Si la tour de Babel avait pu voler…
Traduttore, traditore. On ne sait trop s’il faut chercher l’origine de la formule chez Du Bellay ou dans les Pistole Vulgari (1539) de Niccolò Franco, mais le fait est qu’elle a causé bien du tort aux interprètes. On se souvient des gloussements qui avaient accompagné, en décembre 1977, la visite de Jimmy Carter à Varsovie: lorsque le président américain avait exprimé son «désir» d’entretenir de bonnes relations avec la Pologne, son traducteur avait usé d’un terme qui, dans la langue de Gombrowicz, possédait (et possède toujours) une indéniable charge érotique.
Il y a eu d’autres erreurs de traduction célèbres – qui ont pu concerner les théories de Newton (important, tout de même) ou les observations astronomiques de Schiaparelli.

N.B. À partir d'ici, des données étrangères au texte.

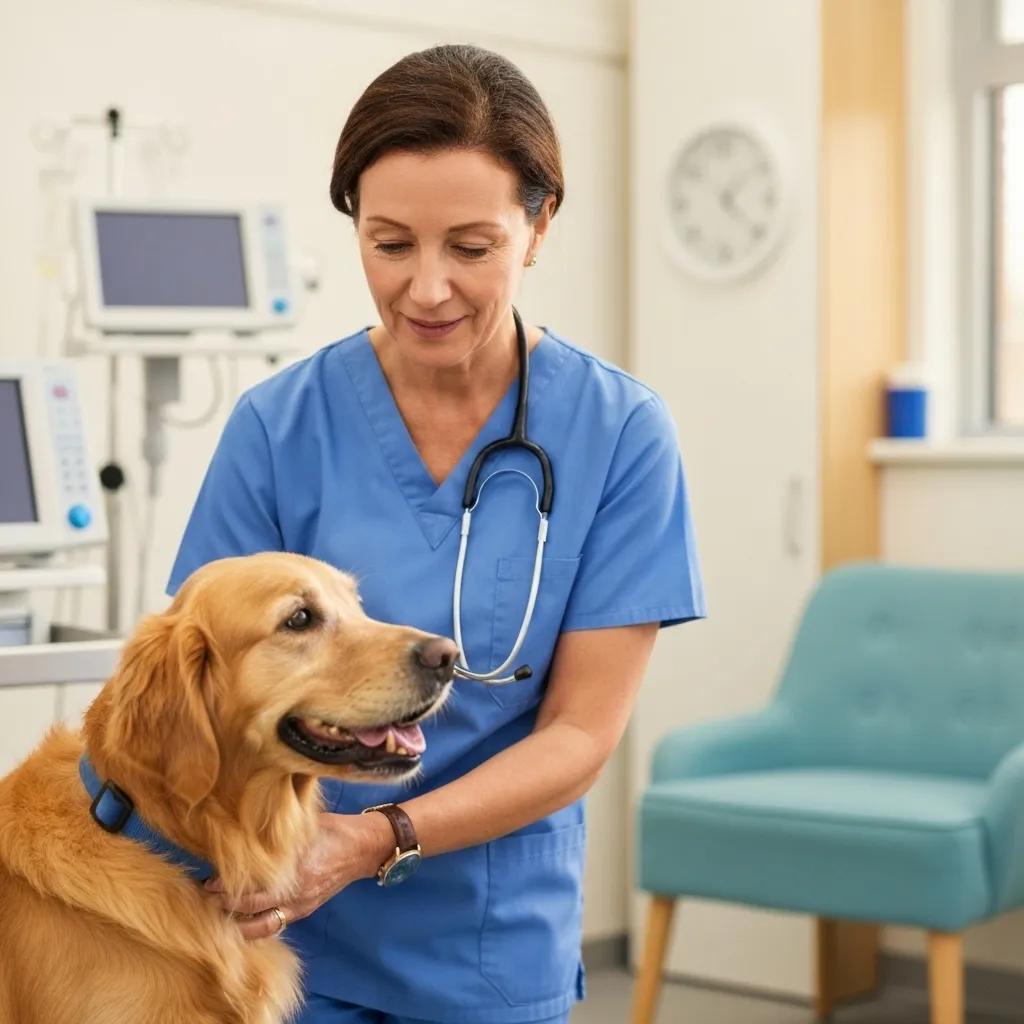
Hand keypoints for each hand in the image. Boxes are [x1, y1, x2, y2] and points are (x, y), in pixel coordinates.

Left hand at [205, 810, 393, 940]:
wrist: (363, 848)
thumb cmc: (333, 828)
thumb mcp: (305, 823)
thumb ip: (278, 831)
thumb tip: (247, 823)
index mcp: (293, 866)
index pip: (251, 883)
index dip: (227, 884)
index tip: (209, 878)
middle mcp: (294, 891)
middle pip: (249, 906)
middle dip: (223, 903)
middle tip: (204, 896)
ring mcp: (299, 905)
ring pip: (260, 926)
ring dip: (236, 923)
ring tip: (217, 915)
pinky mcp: (304, 911)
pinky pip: (275, 926)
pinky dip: (255, 928)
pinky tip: (239, 923)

En voici une autre, peut-être moins connue.
En octobre 1943, le Ministère de l’air britannique émit la Specification E.24/43. Cet appel d’offres à destination des avionneurs de Sa Majesté demandait l’établissement d’un programme permettant la conception d’un avion capable de voler à 1600 km/h – c’està-dire plus de deux fois plus vite que tous les appareils existant à l’époque, et surtout au-delà du mur du son.
Le constructeur Miles Aircraft remporta le marché, et se mit à développer un appareil: le M.52. Un avion très en avance sur son temps, plus ou moins en forme d’obus, muni d’ailes courtes et propulsé par un turboréacteur assisté d’un des premiers systèmes de postcombustion.
Très en avance sur son temps? Peut-être un peu trop, l’avion ne vola jamais. Mais qu’est-ce qui a poussé ces ingénieurs à se lancer dans une telle entreprise? Une angoisse tout d’abord: quelque temps plus tôt, les services secrets britanniques avaient intercepté une communication allemande évoquant les capacités décoiffantes d’un avion alors en développement dans le IIIe Reich: le Messerschmitt Me-262, qui sera effectivement le premier chasseur à réaction opérationnel de l’histoire. Forcément, il fallait réagir. Problème: le cahier des charges nazi parlait d’un aéronef capable de voler à 1000 km/h (une vitesse que le Me-262 n’atteindrait d’ailleurs jamais, sinon en piqué). Mais les Anglais, eux, comprirent, et traduisirent, ces «mille kilomètres par heure» en 1000 mph («mille miles par heure»)… 1 mile valant 1,609 kilomètre, on arrivait en effet pile au record que le M.52 était censé établir, sans jamais y parvenir.
Bref, si vous vous trouvez sur Piccadilly Circus au moment même où vous me lisez, regardez bien à droite avant de traverser.